──────── DATA RECORDS ────────

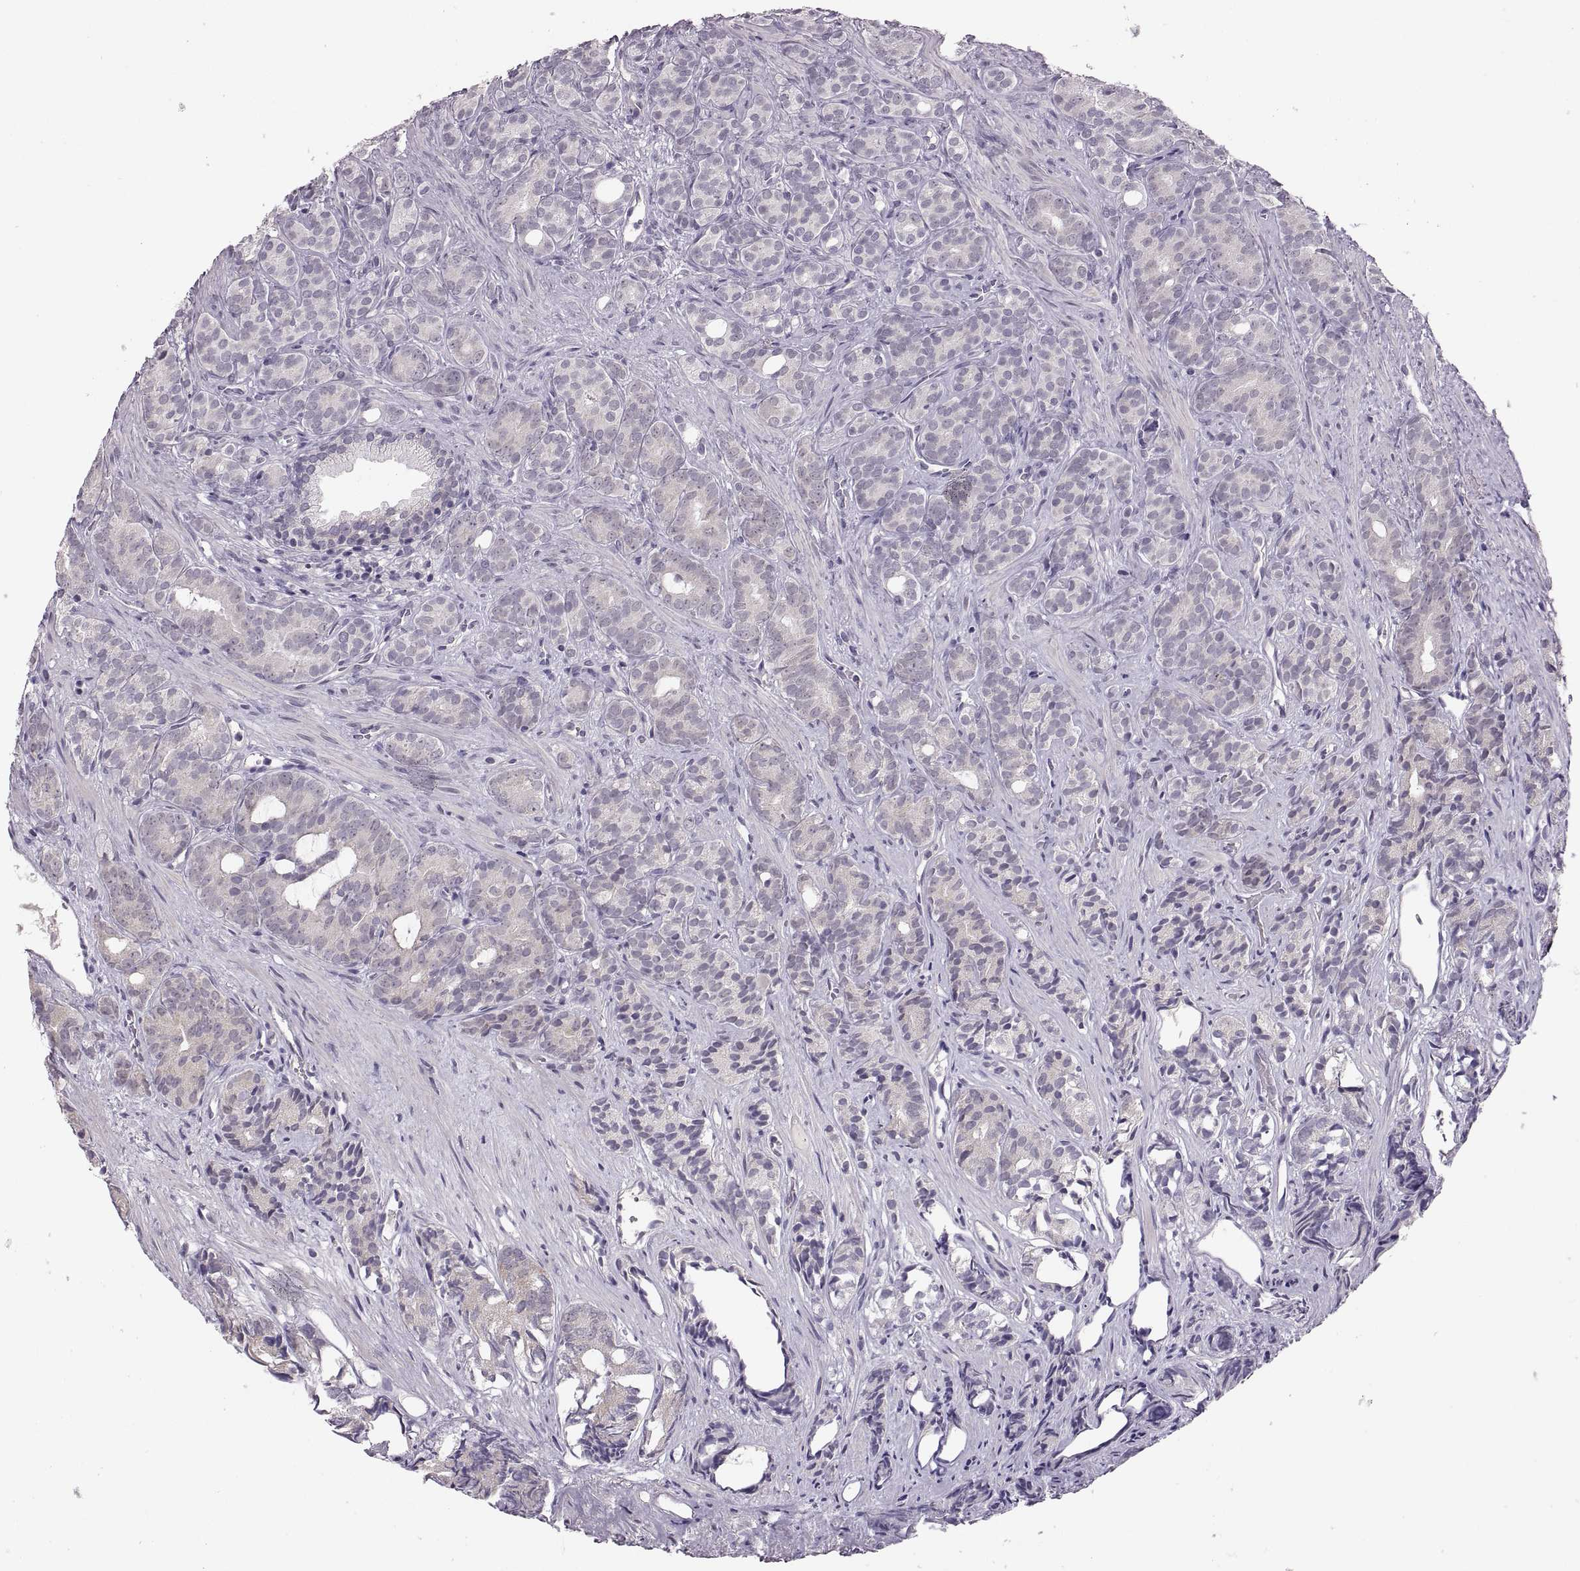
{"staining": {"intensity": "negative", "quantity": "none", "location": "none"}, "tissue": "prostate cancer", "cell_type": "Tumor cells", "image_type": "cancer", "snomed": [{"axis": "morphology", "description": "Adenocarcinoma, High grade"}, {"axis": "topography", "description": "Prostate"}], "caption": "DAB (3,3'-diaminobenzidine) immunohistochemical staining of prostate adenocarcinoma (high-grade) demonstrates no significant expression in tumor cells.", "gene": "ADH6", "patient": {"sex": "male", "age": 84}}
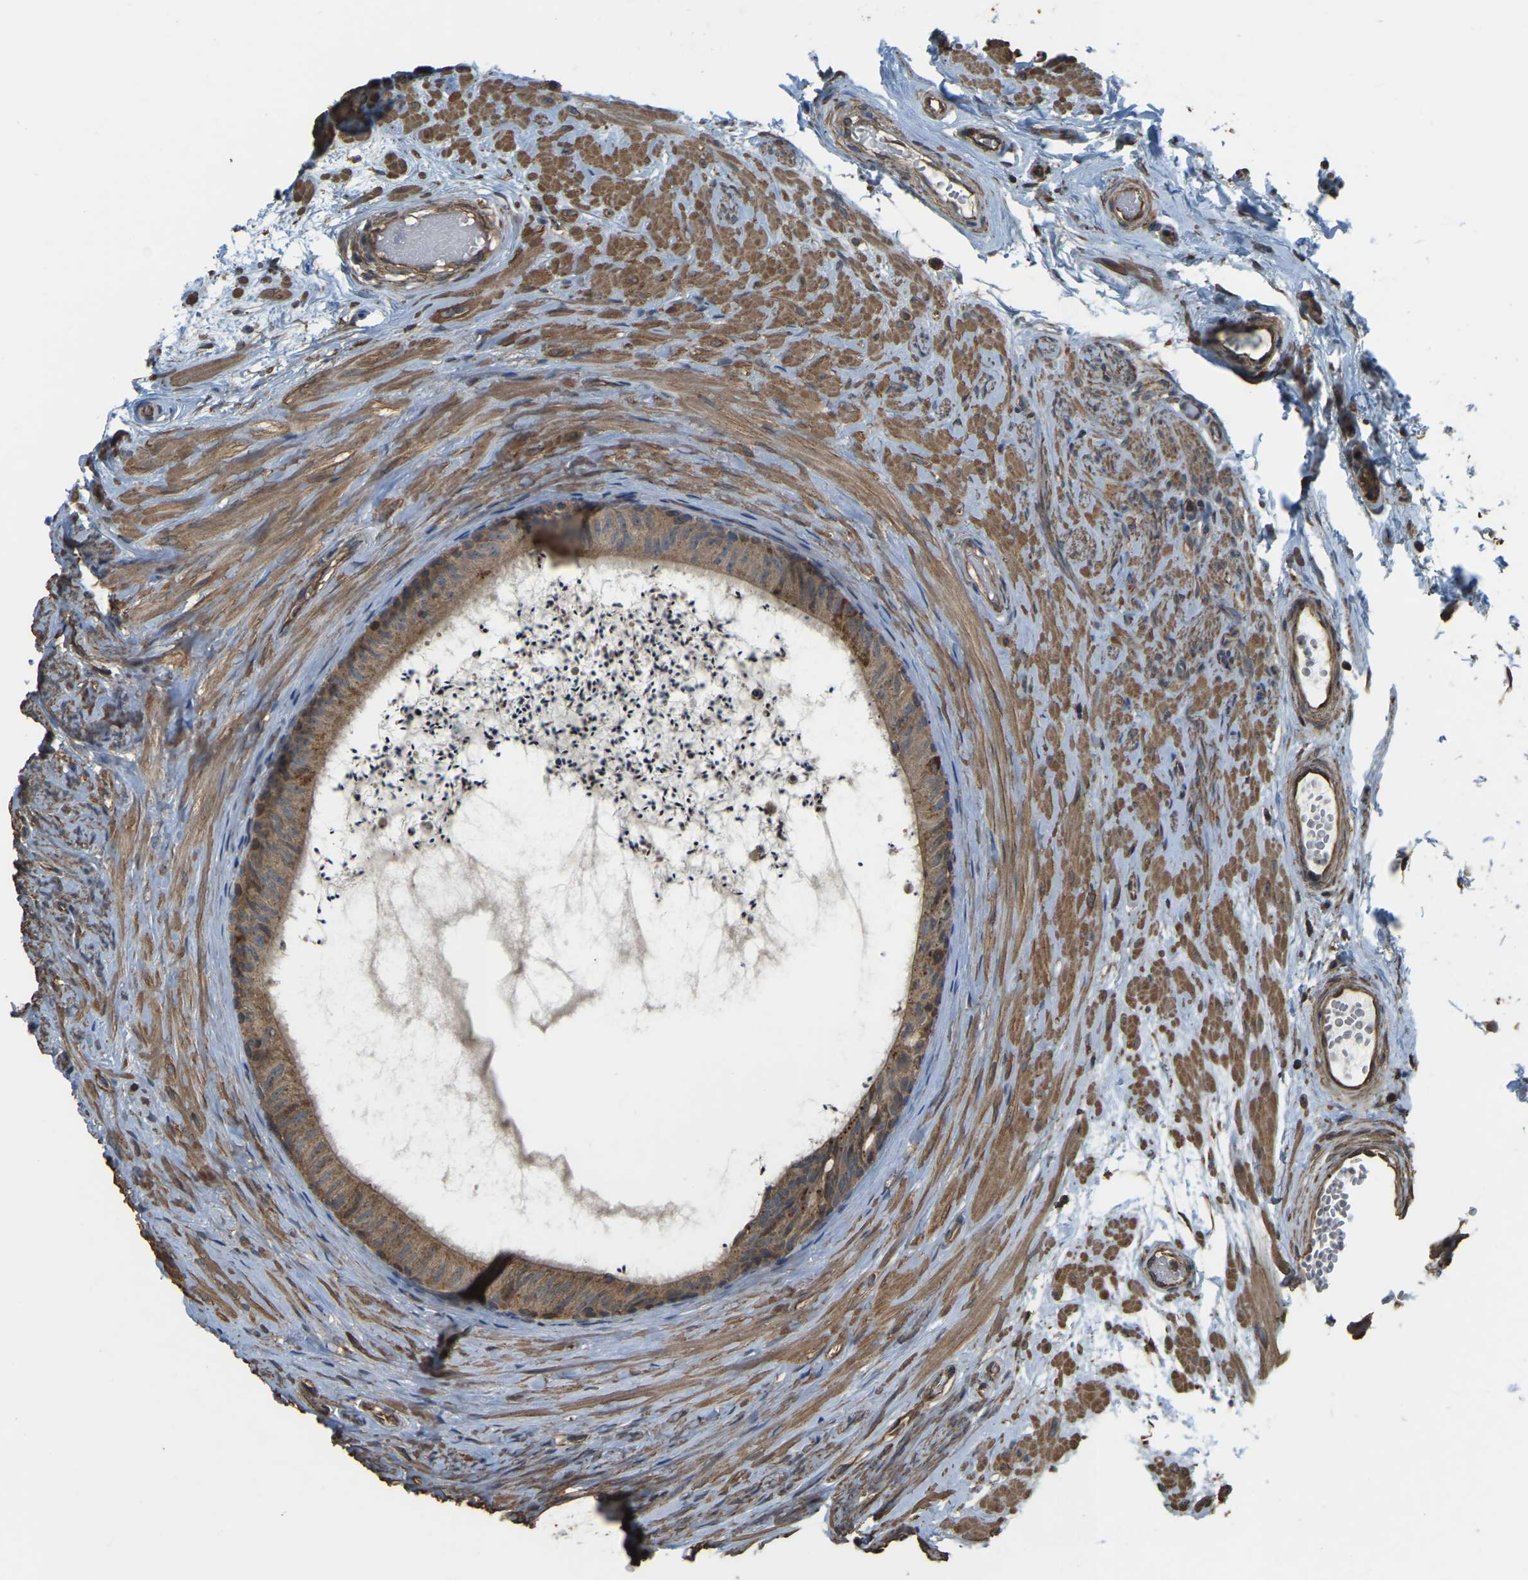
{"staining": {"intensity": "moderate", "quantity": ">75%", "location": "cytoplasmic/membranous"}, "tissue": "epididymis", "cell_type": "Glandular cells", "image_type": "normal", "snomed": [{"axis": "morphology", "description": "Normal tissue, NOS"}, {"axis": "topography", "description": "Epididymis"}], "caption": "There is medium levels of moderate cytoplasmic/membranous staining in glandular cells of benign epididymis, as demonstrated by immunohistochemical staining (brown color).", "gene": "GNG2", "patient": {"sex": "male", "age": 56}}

────────
──────── DATA RECORDS ────────

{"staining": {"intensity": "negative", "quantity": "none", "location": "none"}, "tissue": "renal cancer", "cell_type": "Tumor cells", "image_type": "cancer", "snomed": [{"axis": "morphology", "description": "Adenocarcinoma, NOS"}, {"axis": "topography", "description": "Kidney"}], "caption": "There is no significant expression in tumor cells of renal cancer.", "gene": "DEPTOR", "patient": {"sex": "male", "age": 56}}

────────

**PROBLEM**
Find every line in the records above that contains the word "Adenocarcinoma", and copy each one.

**SOLUTION BELOW**
{"staining": {"intensity": "negative", "quantity": "none", "location": "none"}, "tissue": "prostate cancer", "cell_type": "Tumor cells", "image_type": "cancer", "snomed": [{"axis": "morphology", "description": "Adenocarcinoma, High grade"}, {"axis": "topography", "description": "Prostate"}], "caption": "DAB (3,3'-diaminobenzidine) immunohistochemical staining of prostate adenocarcinoma (high-grade) demonstrates no significant expression in tumor cells.", "gene": "ADH6", "patient": {"sex": "male", "age": 84}}
{"staining": {"intensity": "negative", "quantity": "none", "location": "none"}, "tissue": "renal cancer", "cell_type": "Tumor cells", "image_type": "cancer", "snomed": [{"axis": "morphology", "description": "Adenocarcinoma, NOS"}, {"axis": "topography", "description": "Kidney"}], "caption": "There is no significant expression in tumor cells of renal cancer.", "gene": "DEPTOR", "patient": {"sex": "male", "age": 56}}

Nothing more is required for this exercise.